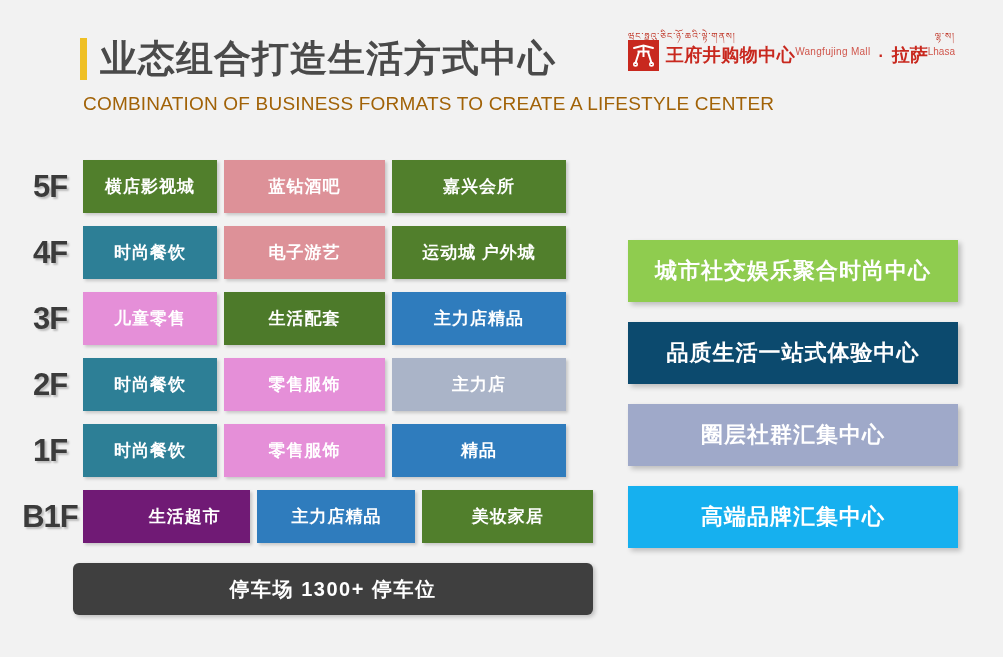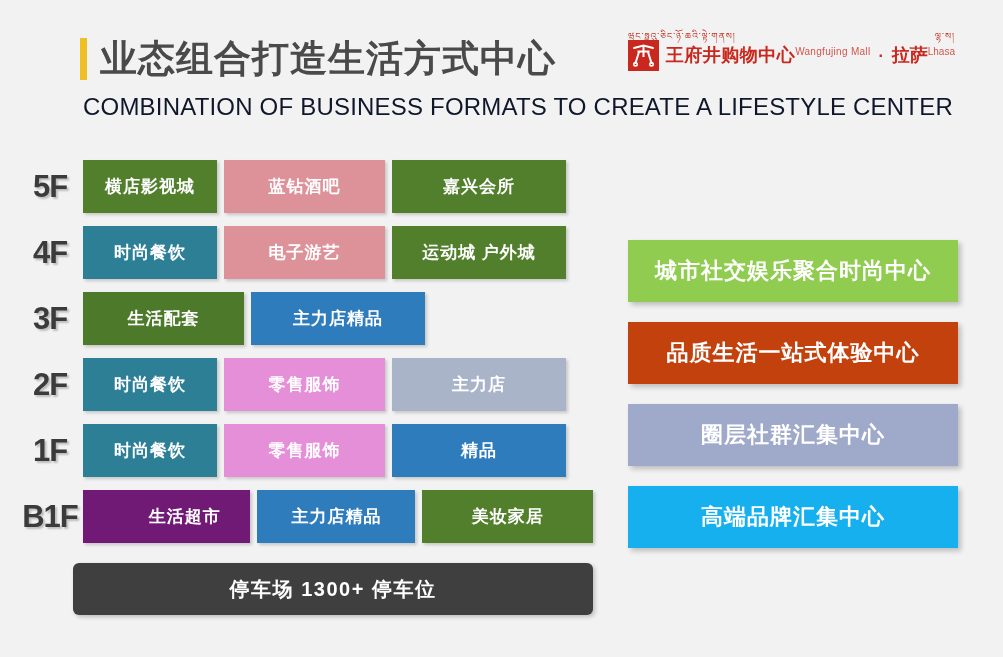--- a/index.html
+++ b/index.html
@@ -42,22 +42,22 @@
     font-weight: bold;
     color: #4a4a4a;
     letter-spacing: 1px;
     line-height: 42px;
     white-space: nowrap;
     text-align: center;
   }
   #title-en {
     margin-top: 13px;
     margin-left: 3px;
-    font-size: 24px;
-    color: #0f172a;
+    font-size: 19px;
+    color: #a16207;
     letter-spacing: 0.2px;
     white-space: nowrap;
   }
 
   
   #logo {
     position: absolute;
     right: 48px;
     top: 26px;
     display: flex;
@@ -283,20 +283,21 @@
       <div class="floor-label">4F</div>
       <div class="blocks">
         <div class="block b-col0" style="background: rgb(45, 127, 150);">时尚餐饮</div>
         <div class="block b-col1" style="background: rgb(221, 145, 152);">电子游艺</div>
         <div class="block b-col2" style="background: rgb(81, 127, 44);">运动城 户外城</div>
       </div>
     </div>
     <div class="floor-row">
       <div class="floor-label">3F</div>
       <div class="blocks">
+        <div class="block b-col0" style="background: rgb(229, 143, 216);">儿童零售</div>
         <div class="block b-col1" style="background: rgb(77, 122, 42);">生活配套</div>
         <div class="block b-col2" style="background: rgb(47, 124, 189);">主力店精品</div>
       </div>
     </div>
     <div class="floor-row">
       <div class="floor-label">2F</div>
       <div class="blocks">
         <div class="block b-col0" style="background: rgb(45, 127, 150);">时尚餐饮</div>
         <div class="block b-col1" style="background: rgb(229, 143, 216);">零售服饰</div>
         <div class="block b-col2" style="background: rgb(170, 180, 200);">主力店</div>
@@ -317,16 +318,16 @@
         <div class="block b-col1" style="background: rgb(47, 124, 189);">主力店精品</div>
         <div class="block b-col2" style="background: rgb(81, 127, 44);">美妆家居</div>
       </div>
     </div>
   </div>
 
 <div id="parking">停车场  1300+  停车位</div>
 
 <div id="cards">
     <div class="card" style="background: rgb(143, 204, 79);">城市社交娱乐聚合时尚中心</div>
-    <div class="card" style="background: #c2410c;">品质生活一站式体验中心</div>
+    <div class="card" style="background: #0c4a6e;">品质生活一站式体验中心</div>
     <div class="card" style="background: rgb(159, 169, 201);">圈层社群汇集中心</div>
     <div class="card" style="background: rgb(22, 176, 239);">高端品牌汇集中心</div>
   </div>
 
 </body></html>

» What you are asked to do: If a line in the material above contains the word "font", copy it.

» Reply to the exercise:
     font-weight: bold;
-    font-size: 24px;
+    font-size: 19px;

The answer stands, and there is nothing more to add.